Excerpted text
SpaceX (SPCX) made history on Friday – raising $75 billion in the largest IPO “ever” – promptly gaining 19% in its Nasdaq debut.
The frenzy is real, the story is compelling, but the valuation, hovering around the $2 trillion mark, is already priced for perfection.
And for investors who prefer conviction over crowd psychology, there is a quieter, more grounded opportunity worth considering – Nokia (NOK).
What makes Nokia stock a compelling buy in 2026
Most people still associate Nokia with the brick-like handsets that dominated the early 2000s. That era is long gone.
Today, Nokia is a global communications infrastructure firm operating across four major business segments – mobile networks, network infrastructure, cloud and network services, and Nokia tech – selling equipment to carriers, hyperscalers, and data center operators across more than 100 countries.
In 2026, the brand licensing operation that handles the phone business is a footnote; the real story is in optical networks, IP routing, and next-generation wireless buildout.

Entries provided
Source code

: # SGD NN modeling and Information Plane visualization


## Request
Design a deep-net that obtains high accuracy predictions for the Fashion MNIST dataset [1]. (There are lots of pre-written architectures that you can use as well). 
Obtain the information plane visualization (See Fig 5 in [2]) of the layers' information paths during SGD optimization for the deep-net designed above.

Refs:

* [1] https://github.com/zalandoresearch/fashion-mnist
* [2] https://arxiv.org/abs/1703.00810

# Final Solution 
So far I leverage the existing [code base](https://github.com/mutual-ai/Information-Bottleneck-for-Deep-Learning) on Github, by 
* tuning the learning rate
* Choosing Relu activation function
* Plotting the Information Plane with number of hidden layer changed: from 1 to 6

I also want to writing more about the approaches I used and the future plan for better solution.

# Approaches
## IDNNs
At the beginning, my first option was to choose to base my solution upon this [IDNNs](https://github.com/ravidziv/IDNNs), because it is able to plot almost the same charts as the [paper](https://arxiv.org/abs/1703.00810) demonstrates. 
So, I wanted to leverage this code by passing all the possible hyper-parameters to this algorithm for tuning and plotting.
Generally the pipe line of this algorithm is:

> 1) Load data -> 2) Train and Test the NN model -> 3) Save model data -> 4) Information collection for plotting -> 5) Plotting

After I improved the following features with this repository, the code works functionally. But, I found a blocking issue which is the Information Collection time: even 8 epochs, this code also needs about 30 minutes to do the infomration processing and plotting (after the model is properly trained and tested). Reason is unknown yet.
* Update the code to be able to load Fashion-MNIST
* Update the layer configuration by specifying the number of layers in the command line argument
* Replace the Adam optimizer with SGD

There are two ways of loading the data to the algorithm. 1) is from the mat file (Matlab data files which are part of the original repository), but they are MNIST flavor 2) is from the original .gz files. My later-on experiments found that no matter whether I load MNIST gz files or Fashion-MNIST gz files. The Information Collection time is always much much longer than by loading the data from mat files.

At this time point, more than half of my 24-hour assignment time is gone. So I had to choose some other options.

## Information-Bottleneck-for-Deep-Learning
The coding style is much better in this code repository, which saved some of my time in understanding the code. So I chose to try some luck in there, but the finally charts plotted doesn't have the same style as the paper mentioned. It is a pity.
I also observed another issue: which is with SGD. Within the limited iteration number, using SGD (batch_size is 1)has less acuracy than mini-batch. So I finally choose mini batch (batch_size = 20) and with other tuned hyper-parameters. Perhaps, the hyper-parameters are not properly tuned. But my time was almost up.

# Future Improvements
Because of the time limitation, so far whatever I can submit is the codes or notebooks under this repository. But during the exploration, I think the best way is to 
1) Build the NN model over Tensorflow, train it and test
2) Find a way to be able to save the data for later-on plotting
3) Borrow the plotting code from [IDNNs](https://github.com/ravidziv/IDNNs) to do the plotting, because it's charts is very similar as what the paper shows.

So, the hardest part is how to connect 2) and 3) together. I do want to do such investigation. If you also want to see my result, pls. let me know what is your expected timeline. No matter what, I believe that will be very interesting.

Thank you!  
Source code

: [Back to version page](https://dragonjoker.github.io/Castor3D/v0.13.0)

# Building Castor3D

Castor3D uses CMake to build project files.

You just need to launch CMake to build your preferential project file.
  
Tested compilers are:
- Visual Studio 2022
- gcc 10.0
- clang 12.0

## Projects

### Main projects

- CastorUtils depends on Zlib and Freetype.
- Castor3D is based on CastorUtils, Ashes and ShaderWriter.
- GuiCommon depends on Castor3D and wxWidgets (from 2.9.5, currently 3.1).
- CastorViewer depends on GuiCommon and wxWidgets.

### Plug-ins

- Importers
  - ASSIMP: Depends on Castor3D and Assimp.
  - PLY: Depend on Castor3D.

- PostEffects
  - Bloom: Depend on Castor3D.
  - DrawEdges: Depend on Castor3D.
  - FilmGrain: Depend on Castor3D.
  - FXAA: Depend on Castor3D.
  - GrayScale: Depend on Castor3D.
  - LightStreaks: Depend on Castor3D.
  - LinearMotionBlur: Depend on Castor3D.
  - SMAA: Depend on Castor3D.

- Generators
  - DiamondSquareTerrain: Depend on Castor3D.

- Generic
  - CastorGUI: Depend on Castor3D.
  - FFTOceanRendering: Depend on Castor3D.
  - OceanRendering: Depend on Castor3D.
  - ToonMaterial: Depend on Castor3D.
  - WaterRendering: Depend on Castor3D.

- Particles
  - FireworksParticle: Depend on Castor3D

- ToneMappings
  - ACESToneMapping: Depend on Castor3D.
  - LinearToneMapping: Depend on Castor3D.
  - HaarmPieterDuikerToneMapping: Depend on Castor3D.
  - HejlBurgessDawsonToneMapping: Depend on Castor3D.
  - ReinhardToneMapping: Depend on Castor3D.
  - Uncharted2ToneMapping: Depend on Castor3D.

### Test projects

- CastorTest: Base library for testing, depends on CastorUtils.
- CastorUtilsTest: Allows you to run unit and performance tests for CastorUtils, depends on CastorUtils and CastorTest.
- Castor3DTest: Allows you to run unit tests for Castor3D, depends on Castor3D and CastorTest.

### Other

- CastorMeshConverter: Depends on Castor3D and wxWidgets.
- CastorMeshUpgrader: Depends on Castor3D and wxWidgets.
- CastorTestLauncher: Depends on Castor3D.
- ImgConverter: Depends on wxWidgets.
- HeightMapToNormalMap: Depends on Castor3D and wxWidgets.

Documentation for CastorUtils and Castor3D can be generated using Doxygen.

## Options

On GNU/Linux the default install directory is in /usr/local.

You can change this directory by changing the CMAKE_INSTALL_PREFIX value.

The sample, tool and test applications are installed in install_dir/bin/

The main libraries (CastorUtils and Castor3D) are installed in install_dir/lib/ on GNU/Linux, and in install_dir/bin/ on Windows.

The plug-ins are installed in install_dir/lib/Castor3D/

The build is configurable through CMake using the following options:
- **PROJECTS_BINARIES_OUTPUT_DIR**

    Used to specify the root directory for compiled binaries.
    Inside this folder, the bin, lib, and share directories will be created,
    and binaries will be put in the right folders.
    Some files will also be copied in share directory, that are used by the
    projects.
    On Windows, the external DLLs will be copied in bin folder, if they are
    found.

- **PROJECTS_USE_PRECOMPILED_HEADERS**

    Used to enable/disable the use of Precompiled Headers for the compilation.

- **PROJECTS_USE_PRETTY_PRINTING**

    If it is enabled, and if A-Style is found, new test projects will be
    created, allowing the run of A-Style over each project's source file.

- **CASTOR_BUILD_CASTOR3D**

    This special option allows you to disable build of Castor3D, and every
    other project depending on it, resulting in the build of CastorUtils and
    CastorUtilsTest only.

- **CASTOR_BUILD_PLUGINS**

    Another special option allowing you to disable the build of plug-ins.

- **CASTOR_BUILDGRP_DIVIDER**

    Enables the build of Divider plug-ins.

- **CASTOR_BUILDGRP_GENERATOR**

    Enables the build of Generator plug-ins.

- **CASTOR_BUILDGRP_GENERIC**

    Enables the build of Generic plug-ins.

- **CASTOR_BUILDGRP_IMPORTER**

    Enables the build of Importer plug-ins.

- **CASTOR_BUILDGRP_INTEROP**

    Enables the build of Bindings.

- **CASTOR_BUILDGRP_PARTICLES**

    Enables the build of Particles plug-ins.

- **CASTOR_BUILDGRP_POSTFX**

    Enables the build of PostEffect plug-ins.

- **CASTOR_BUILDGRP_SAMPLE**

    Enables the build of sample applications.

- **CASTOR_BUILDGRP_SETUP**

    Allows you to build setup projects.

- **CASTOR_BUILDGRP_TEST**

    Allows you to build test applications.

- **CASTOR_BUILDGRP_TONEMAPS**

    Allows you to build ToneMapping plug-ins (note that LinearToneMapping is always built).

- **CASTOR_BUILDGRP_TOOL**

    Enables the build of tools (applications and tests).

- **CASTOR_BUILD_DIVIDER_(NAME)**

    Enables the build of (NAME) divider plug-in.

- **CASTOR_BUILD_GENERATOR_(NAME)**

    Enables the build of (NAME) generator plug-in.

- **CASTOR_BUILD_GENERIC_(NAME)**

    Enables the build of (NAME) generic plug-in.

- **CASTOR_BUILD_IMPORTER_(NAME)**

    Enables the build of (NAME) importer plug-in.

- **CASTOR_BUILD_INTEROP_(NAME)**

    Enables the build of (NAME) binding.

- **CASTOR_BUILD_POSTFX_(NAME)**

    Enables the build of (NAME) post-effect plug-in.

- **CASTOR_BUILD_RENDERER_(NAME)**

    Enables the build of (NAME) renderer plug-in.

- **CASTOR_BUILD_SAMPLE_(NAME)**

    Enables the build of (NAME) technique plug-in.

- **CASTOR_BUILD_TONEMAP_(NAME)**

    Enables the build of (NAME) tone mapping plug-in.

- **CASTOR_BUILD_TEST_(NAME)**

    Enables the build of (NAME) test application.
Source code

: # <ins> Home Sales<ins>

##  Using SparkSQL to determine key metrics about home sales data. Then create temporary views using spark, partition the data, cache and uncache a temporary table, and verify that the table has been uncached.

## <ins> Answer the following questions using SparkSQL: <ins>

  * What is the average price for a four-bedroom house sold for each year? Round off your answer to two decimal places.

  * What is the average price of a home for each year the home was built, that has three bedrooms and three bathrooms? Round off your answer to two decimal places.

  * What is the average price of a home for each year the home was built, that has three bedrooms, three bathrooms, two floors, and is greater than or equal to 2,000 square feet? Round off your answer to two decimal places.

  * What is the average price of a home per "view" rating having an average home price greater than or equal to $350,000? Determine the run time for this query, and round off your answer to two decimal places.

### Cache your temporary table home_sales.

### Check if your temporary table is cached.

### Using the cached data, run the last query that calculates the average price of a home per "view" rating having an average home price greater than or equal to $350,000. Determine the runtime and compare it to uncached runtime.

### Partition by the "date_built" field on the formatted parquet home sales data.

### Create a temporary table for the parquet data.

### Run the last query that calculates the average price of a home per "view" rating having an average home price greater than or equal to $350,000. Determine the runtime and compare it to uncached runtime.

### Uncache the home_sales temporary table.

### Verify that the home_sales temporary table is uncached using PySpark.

What you will do
**a.** According to the investment article, in how many countries does Nokia sell its equipment?
**b.** Update the part of the investment article that opens with the words containing "Today, Nokia is" and closes with "than 100 countries.", changing "hyperscalers" to "cloud providers".
**c.** Go on with the investment article from its last sentence.

Exercise results
**a.** More than 100 countries.

**b.**
Today, Nokia is a global communications infrastructure firm operating across four major business segments – mobile networks, network infrastructure, cloud and network services, and Nokia tech – selling equipment to carriers, cloud providers, and data center operators across more than 100 countries.

**c.**
Bank of America Securities now characterizes Nokia as a key data center interconnect and optical transport player, not merely a traditional mobile gear vendor.
And that rebranding is backed by hard numbers. Nokia’s Q1 results showed a 49% year-over-year growth in AI and cloud net sales, alongside €1 billion in orders from AI and cloud customers.
The company raised its “network infrastructure” growth expectations for the full year, particularly for its optical networks and IP networks subsegments that are critical for AI and cloud data centers.
All in all, Nokia stock is not a turnaround story anymore – it’s an infrastructure story with genuine momentum.
Nvidia partnership makes NOK shares super attractive
The single most “underappreciated” development in Nokia’s recent history is the depth of its team-up with Nvidia.
In late 2025, Nvidia made a direct equity investment in Nokia at $6.01 per share – a huge credibility signal that the broader market has been slow to fully price in.
The two companies are collaborating on AI-powered radio access network tech aimed at building the infrastructure backbone for the 6G era, at a moment when global internet traffic is exploding.
According to Nokia’s own projections, global network traffic is expected to grow roughly fivefold from 2024 levels through 2034, with AI workloads accounting for a disproportionate share of that demand.
Nokia opened an AI Networking Innovation Lab in Sunnyvale this May, a facility designed to co-develop next-generation networks for AI data centers alongside cloud and AI partners.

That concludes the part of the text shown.